Ken Burns' "National Parks" is a Good Idea Indeed
No doubt most of you have heard of Ken Burns' new documentary "The National Parks: America's Best Idea." Hopefully many of you have watched at least part of it on public television. I highly recommend it. Not only is it an excellent history or the national park system, for a nature photographer, it's also a great source of inspiration.
In addition to his normal well researched historical footage, "The National Parks: America's Best Idea" contains a great deal of lovingly shot contemporary images of Yosemite, Yellowstone, and yes, Mt. Rainier and the other parks of the Northwest. It is evident that Burns and partner Dayton Duncan truly care about their subject matter. It's simply gorgeous. As a celebration of the diversity and beauty that can be found in America's national parks, it has few rivals.
But the six-part documentary serves as more than just a simple travel guide. Yes, after watching the series you will likely feel an urge to visit a park, but Burns and Duncan set their sights much higher. Even more inspiring than the scenery is the how the series captures the spirit behind the creation of these treasures. Most people tend to take the national parks for granted, but it was through the acts of countless actual people that these places came to be preserved.
In the early days of the United States, the prevailing mindset was to go out and tame the landscape, to exploit it and conquer it for personal gain and wealth. It's regrettable that some still hold to this idea today. But even then, some realized that certain places were special, almost mystical or religuous in quality. Everyone knows at least some of John Muir, but there is so much more to learn from watching this series. Yes, Ansel Adams is here too, but so are less known names such as James Mason Hutchings, Frederick Olmsted, Harold Ickes, and countless others.
Burns had been making the rounds of talk shows leading up to the debut of The National Parks. His standard delivery always included noting how remarkable it is that the Grand Canyon isn't lined by mansions and that Yellowstone hadn't been turned into "Geyser World" amusement park. If this sounds more like hyperbole than honest speculation to you, you need to become more familiar with the early days of Niagara Falls. What Burns supposes could well have been had it not been for the accumulated efforts of those with higher ideals.
The national parks are truly democratic in origin and purpose. "For the first time in human history," says Burns, "land was set aside, not for kings and noblemen, not for the rich, but for everybody in all time." In one episode, President Roosevelt proudly states that "the country belongs to the people. They are not for the rich alone." Given the bickering of politics today, the series will hopefully serve as a wakeup call for what is possible when people look beyond immediate profit taking and exploitation and look instead to how they can be good stewards for coming generations. I told you, inspiring stuff.
Then as now, things weren't always easy.
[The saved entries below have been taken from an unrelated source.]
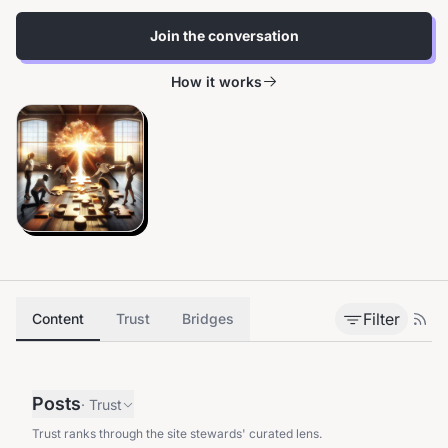
Join the conversation
How it works
Filter
Content
Trust
Bridges
Posts
·
Trust
Trust ranks through the site stewards' curated lens.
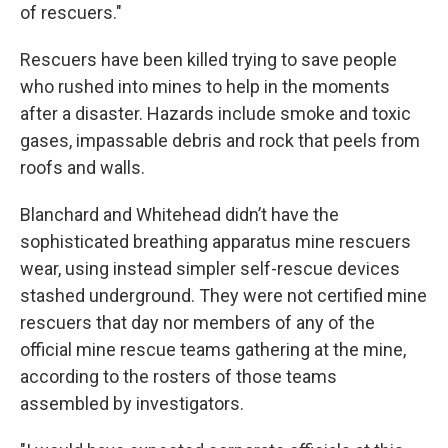
of rescuers."
Rescuers have been killed trying to save people
who rushed into mines to help in the moments
after a disaster. Hazards include smoke and toxic
gases, impassable debris and rock that peels from
roofs and walls.
Blanchard and Whitehead didn’t have the
sophisticated breathing apparatus mine rescuers
wear, using instead simpler self-rescue devices
stashed underground. They were not certified mine
rescuers that day nor members of any of the
official mine rescue teams gathering at the mine,
according to the rosters of those teams
assembled by investigators.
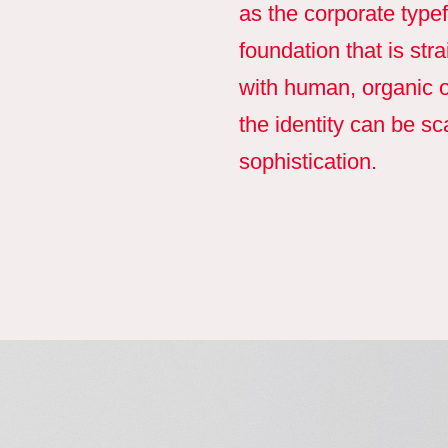
as the corporate typef
foundation that is st
with human, organic o
the identity can be s
sophistication.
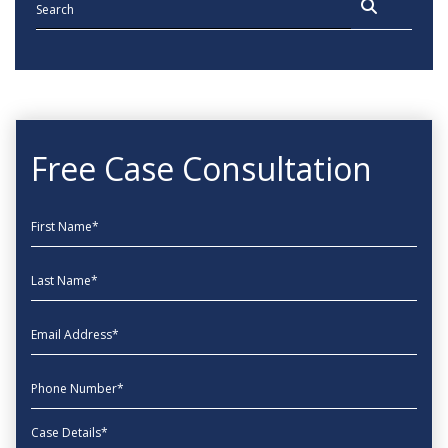
Free Case Consultation
First Name
Last Name
EmailAddress
phone
Message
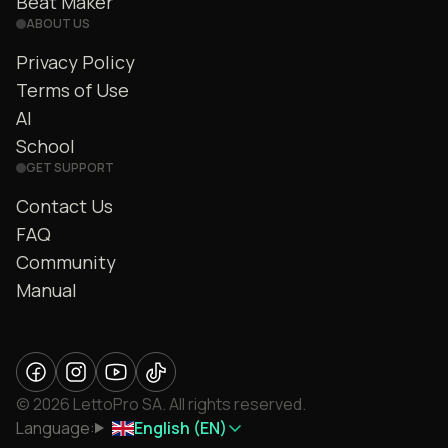
Beat Maker
ABOUT US
Privacy Policy
Terms of Use
AI
School
GET SUPPORT
Contact Us
FAQ
Community
Manual
© 2026 LettoPro SA. All rights reserved.
Language:
English (EN)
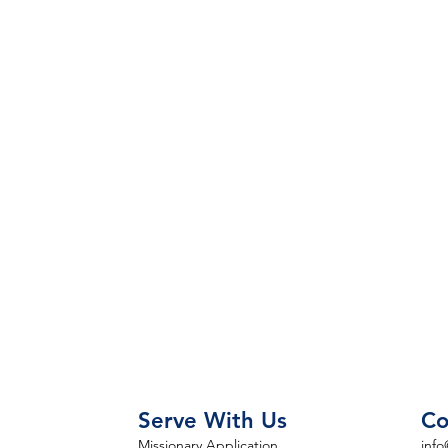
Serve With Us
Co
Missionary Application
info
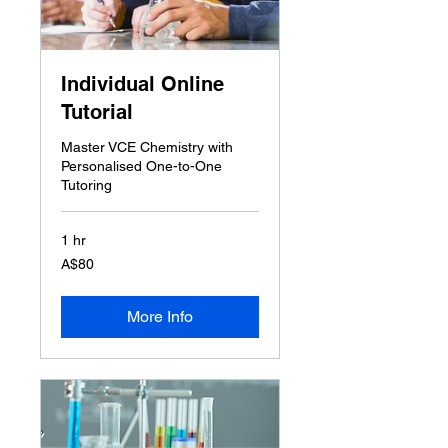
Individual Online
Tutorial
Master VCE Chemistry with
Personalised One-to-One
Tutoring
1 hr
80
A$80
Australian
dollars
More Info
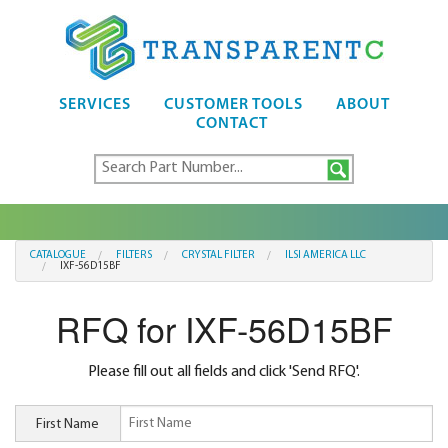
SERVICES
CUSTOMER TOOLS
ABOUT
CONTACT
CATALOGUE
FILTERS
CRYSTAL FILTER
ILSI AMERICA LLC
IXF-56D15BF
RFQ for IXF-56D15BF
Please fill out all fields and click 'Send RFQ'.
First Name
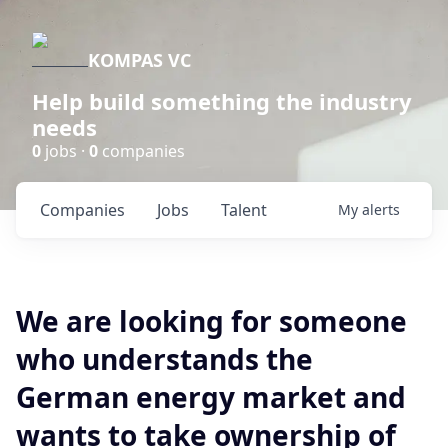
KOMPAS VC
Help build something the industry
needs
0
jobs ·
0
companies
Companies
Jobs
Talent
My
alerts
We are looking for someone
who understands the
German energy market and
wants to take ownership of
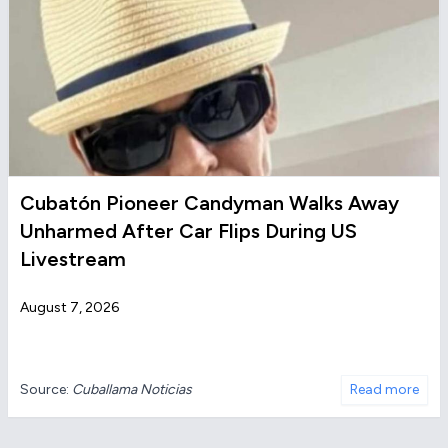
Cubatón Pioneer Candyman Walks Away
Unharmed After Car Flips During US
Livestream
August 7, 2026
Source:
Cuballama Noticias
Read more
Franklin Roosevelt was vilified by ranchers and business interests for his efforts to expand Grand Teton National Park. Sometimes powerful interests did prevail as happened with the damming of Hetch Hetchy, but in the long view the democratic ideals embodied in even having national parks has won out. Let's hope it continues to in the future.
Photography has the power to convey feelings and emotion. It has the power to persuade. It can connect with a place in people deeper than short term needs and wants. Coupled with the persuasive stories of the ordinary yet remarkable people who made the national parks possible and made sure they grew and prospered against all odds, Burns and Duncan have created a remarkable documentary.
If you missed any of the series, the DVD is scheduled to be released this week. You can also catch full episodes online right now on PBS's website.
Ken Burns' Civil War, Jazz, Baseball and other documentaries were extremely well done too, but none were really my cup of tea in the same way this one is. For me, with his look at the National Parks, he's had his best idea yet. If you have in interest in nature photography or the national parks, you need to see it.
Update 11/26/2009 - The reviews of Ken Burns' National Parks have mostly been quite favorable, but reviewers who were less kind seem to have wanted just to see beautiful imagery of the parks with no back story — some sort of HDTV travel guide of calendar images with plenty to look at but nothing that makes you think. One disappointed review on Amazon that caught my eye claims the series "is not really about the National Parks, it is about the people and the politics related to the history of the National Parks," going on to opine that there's a big difference between the two. Such thinking puzzles me. After all, while all that beautiful scenery scattered around the country had nothing to do with the people and politics that preserved it as national parks, it's not as if it was a foregone conclusion that you and I and generations to come would be able to enjoy that scenery. Without those people and politics I suspect many of these sites would be reserved for the few, locked behind gated communities, or in some cases bulldozed entirely to make way for "progress." While some don't want to admit it, the politics and the parks are inseparable. Without one we almost certainly would not have had the other, at least to the extent we enjoy today. Willfully or not, visiting national parks without wanting to understand how that came to be possible is simply shortsighted.